XGBoost provides a built-in function for performing k-fold cross-validation, which can simplify your code and potentially speed up the evaluation process compared to using an external library like scikit-learn. The cv()
function in XGBoost’s native API makes it easy to perform cross-validation with just a few lines of code.
from sklearn.datasets import fetch_california_housing
import xgboost as xgb
# Load the California Housing dataset
X, y = fetch_california_housing(return_X_y=True)

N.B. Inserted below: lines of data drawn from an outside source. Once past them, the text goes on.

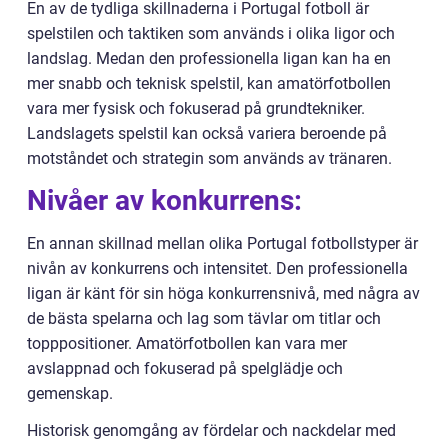
En av de tydliga skillnaderna i Portugal fotboll är
spelstilen och taktiken som används i olika ligor och
landslag. Medan den professionella ligan kan ha en
mer snabb och teknisk spelstil, kan amatörfotbollen
vara mer fysisk och fokuserad på grundtekniker.
Landslagets spelstil kan också variera beroende på
motståndet och strategin som används av tränaren.
Nivåer av konkurrens:
En annan skillnad mellan olika Portugal fotbollstyper är
nivån av konkurrens och intensitet. Den professionella
ligan är känt för sin höga konkurrensnivå, med några av
de bästa spelarna och lag som tävlar om titlar och
topppositioner. Amatörfotbollen kan vara mer
avslappnad och fokuserad på spelglädje och
gemenskap.
Historisk genomgång av fördelar och nackdelar med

# Create a DMatrix object from the data
data = xgb.DMatrix(X, label=y)
# Specify the XGBoost parameters
params = {
'objective': 'reg:squarederror',
'learning_rate': 0.1,
'max_depth': 6,
'subsample': 0.8,
'colsample_bytree': 0.8,
'seed': 42
}
# Perform k-fold cross-validation
cv_results = xgb.cv(
params,
data,
num_boost_round=100,
nfold=5,
metrics='rmse',
as_pandas=True,
seed=42
)
# Print the cross-validation results
print(cv_results)
print(f"Best RMSE: {cv_results['test-rmse-mean'].min():.2f} at iteration {cv_results['test-rmse-mean'].idxmin()}")
Here’s what’s happening:
- We load the California Housing dataset and create a DMatrix object from the data, which is the data structure used by XGBoost’s native API.
- We specify the XGBoost parameters in a dictionary, including the objective function, learning rate, max depth, subsample, colsample_bytree, and random seed.
- We use
xgb.cv()
to perform 5-fold cross-validation, specifying the parameters, training data, number of boosting rounds, evaluation metric (RMSE), and other settings. - We print the cross-validation results, which include the mean and standard deviation of the evaluation metric for each fold and iteration.
- Finally, we print the best RMSE score and the corresponding iteration.
By using XGBoost’s native API for cross-validation, you can take advantage of its optimized implementation and keep your code concise and focused on the XGBoost-specific configuration.